I thoroughly enjoyed this dystopian debut from Lavanya Lakshminarayan.
Set in Apex City, formerly Bangalore, some time in the future, this is a world convinced it is running successfully as a meritocracy.
Ninety percent of people are Virtuals, living in a world with remarkable access to technology. Seventy percent of them have two potential futures. Work really hard, have the right sort of face and the right sort of opinions, and you might be able to rise to the elite – the top twenty percent. Fail at your job, say the wrong thing at the wrong time, and you may be deported to the Ten Percent Analog world, where there is no electricity or running water, and where the lowest of the low are sent to the Farm and ‘harvested’.
The Ten Percent Thief is a series of vignettes set within this world – and I loved them.
I’m not always keen on a books that are effectively made up of connected short stories because it can make it a challenge to care about the characters and the world they live in. But I was hooked with this one.

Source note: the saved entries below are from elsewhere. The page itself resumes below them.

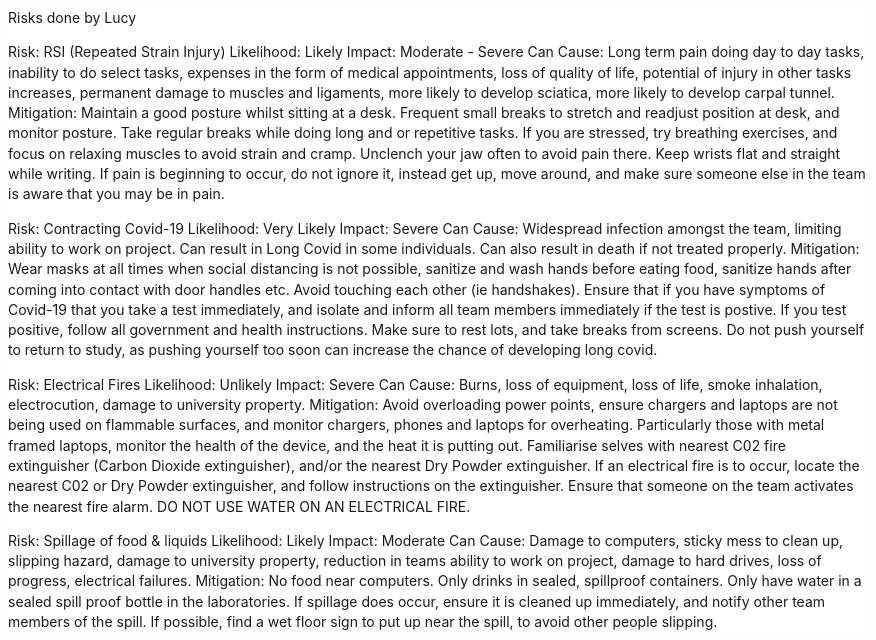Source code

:Risks done by Lucy 

Risk: RSI (Repeated Strain Injury) 
Likelihood: Likely 
Impact: Moderate - Severe 
Can Cause: Long term pain doing day to day tasks, inability to do select tasks, expenses in the form of medical appointments, loss of quality of life, potential of injury in other tasks increases, permanent damage to muscles and ligaments, more likely to develop sciatica, more likely to develop carpal tunnel. 
Mitigation: Maintain a good posture whilst sitting at a desk. Frequent small breaks to stretch and readjust position at desk, and monitor posture. Take regular breaks while doing long and or repetitive tasks. If you are stressed, try breathing exercises, and focus on relaxing muscles to avoid strain and cramp. Unclench your jaw often to avoid pain there. Keep wrists flat and straight while writing. If pain is beginning to occur, do not ignore it, instead get up, move around, and make sure someone else in the team is aware that you may be in pain. 

Risk: Contracting Covid-19 
Likelihood: Very Likely 
Impact: Severe 
Can Cause: Widespread infection amongst the team, limiting ability to work on project. Can result in Long Covid in some individuals. Can also result in death if not treated properly. 
Mitigation: Wear masks at all times when social distancing is not possible, sanitize and wash hands before eating food, sanitize hands after coming into contact with door handles etc. Avoid touching each other (ie handshakes). Ensure that if you have symptoms of Covid-19 that you take a test immediately, and isolate and inform all team members immediately if the test is postive. If you test positive, follow all government and health instructions. Make sure to rest lots, and take breaks from screens. Do not push yourself to return to study, as pushing yourself too soon can increase the chance of developing long covid. 

Risk: Electrical Fires 
Likelihood: Unlikely 
Impact: Severe 
Can Cause: Burns, loss of equipment, loss of life, smoke inhalation, electrocution, damage to university property.
Mitigation: Avoid overloading power points, ensure chargers and laptops are not being used on flammable surfaces, and monitor chargers, phones and laptops for overheating. Particularly those with metal framed laptops, monitor the health of the device, and the heat it is putting out. Familiarise selves with nearest C02 fire extinguisher (Carbon Dioxide extinguisher), and/or the nearest Dry Powder extinguisher. If an electrical fire is to occur, locate the nearest C02 or Dry Powder extinguisher, and follow instructions on the extinguisher. Ensure that someone on the team activates the nearest fire alarm. DO NOT USE WATER ON AN ELECTRICAL FIRE. 

Risk: Spillage of food & liquids 
Likelihood: Likely 
Impact: Moderate 
Can Cause: Damage to computers, sticky mess to clean up, slipping hazard, damage to university property, reduction in teams ability to work on project, damage to hard drives, loss of progress, electrical failures. 
Mitigation: No food near computers. Only drinks in sealed, spillproof containers. Only have water in a sealed spill proof bottle in the laboratories. If spillage does occur, ensure it is cleaned up immediately, and notify other team members of the spill. If possible, find a wet floor sign to put up near the spill, to avoid other people slipping.
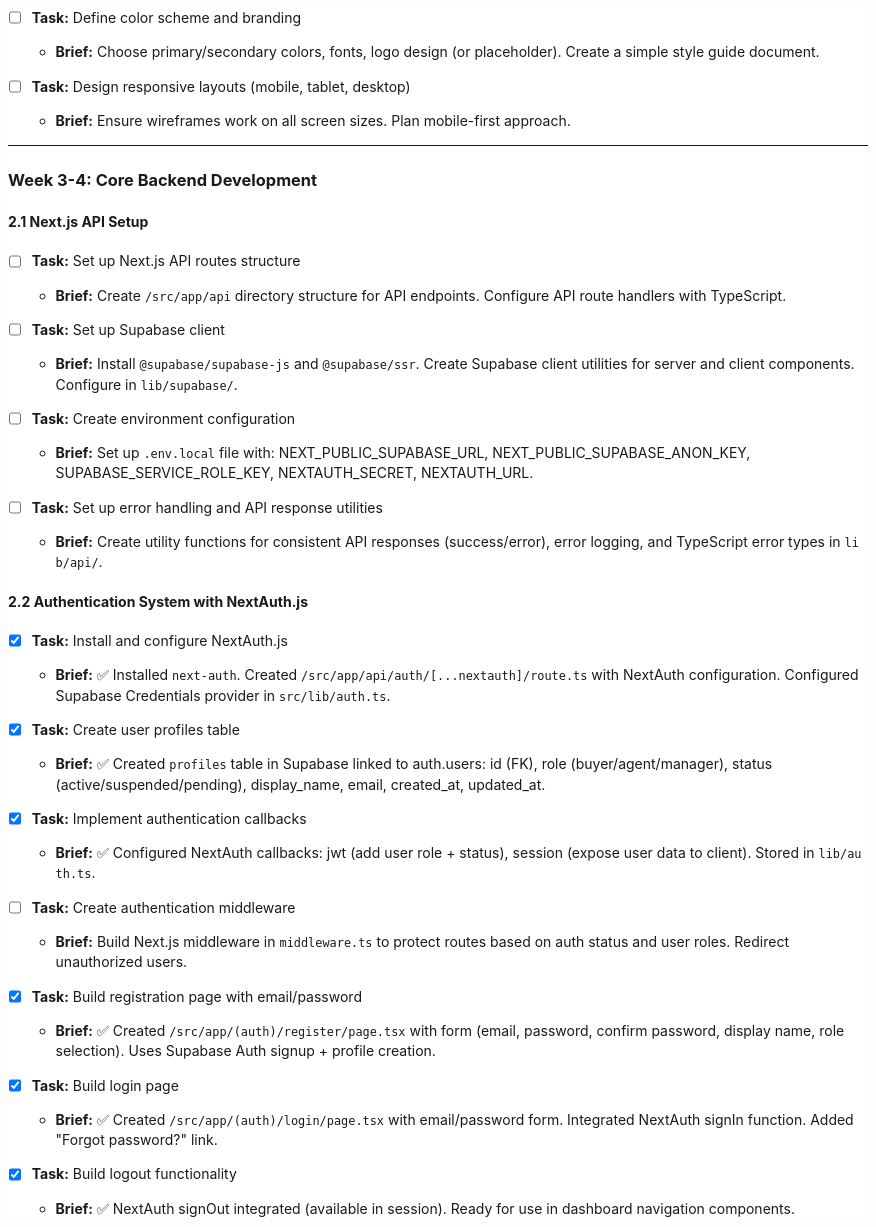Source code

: - [ ] **Task:** Define color scheme and branding
  - **Brief:** Choose primary/secondary colors, fonts, logo design (or placeholder). Create a simple style guide document.

- [ ] **Task:** Design responsive layouts (mobile, tablet, desktop)
  - **Brief:** Ensure wireframes work on all screen sizes. Plan mobile-first approach.

---

### Week 3-4: Core Backend Development

#### 2.1 Next.js API Setup
- [ ] **Task:** Set up Next.js API routes structure
  - **Brief:** Create `/src/app/api` directory structure for API endpoints. Configure API route handlers with TypeScript.

- [ ] **Task:** Set up Supabase client
  - **Brief:** Install `@supabase/supabase-js` and `@supabase/ssr`. Create Supabase client utilities for server and client components. Configure in `lib/supabase/`.

- [ ] **Task:** Create environment configuration
  - **Brief:** Set up `.env.local` file with: NEXT_PUBLIC_SUPABASE_URL, NEXT_PUBLIC_SUPABASE_ANON_KEY, SUPABASE_SERVICE_ROLE_KEY, NEXTAUTH_SECRET, NEXTAUTH_URL.

- [ ] **Task:** Set up error handling and API response utilities
  - **Brief:** Create utility functions for consistent API responses (success/error), error logging, and TypeScript error types in `lib/api/`.

#### 2.2 Authentication System with NextAuth.js
- [x] **Task:** Install and configure NextAuth.js
  - **Brief:** ✅ Installed `next-auth`. Created `/src/app/api/auth/[...nextauth]/route.ts` with NextAuth configuration. Configured Supabase Credentials provider in `src/lib/auth.ts`.

- [x] **Task:** Create user profiles table
  - **Brief:** ✅ Created `profiles` table in Supabase linked to auth.users: id (FK), role (buyer/agent/manager), status (active/suspended/pending), display_name, email, created_at, updated_at.

- [x] **Task:** Implement authentication callbacks
  - **Brief:** ✅ Configured NextAuth callbacks: jwt (add user role + status), session (expose user data to client). Stored in `lib/auth.ts`.

- [ ] **Task:** Create authentication middleware
  - **Brief:** Build Next.js middleware in `middleware.ts` to protect routes based on auth status and user roles. Redirect unauthorized users.

- [x] **Task:** Build registration page with email/password
  - **Brief:** ✅ Created `/src/app/(auth)/register/page.tsx` with form (email, password, confirm password, display name, role selection). Uses Supabase Auth signup + profile creation.

- [x] **Task:** Build login page
  - **Brief:** ✅ Created `/src/app/(auth)/login/page.tsx` with email/password form. Integrated NextAuth signIn function. Added "Forgot password?" link.

- [x] **Task:** Build logout functionality
  - **Brief:** ✅ NextAuth signOut integrated (available in session). Ready for use in dashboard navigation components.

Maybe it was the simplicity of the idea behind it all – that people can be cruelly separated into have-it-alls and have-it-nots. Maybe it was because the vignettes were connected. A character could pop up in one, then later in another, and I did care about how they’d end up – and how they got there. Maybe it was the way the stories were layered on top of one another to give a rounded view of this crazy world where in one chapter people are fighting for their lives, then in another fighting for promotion to the upper echelons.
As for plot, this builds with each vignette, as the Ten Percent set out to prove why they should never be written off – eventually arriving at a more than satisfying conclusion for this reader.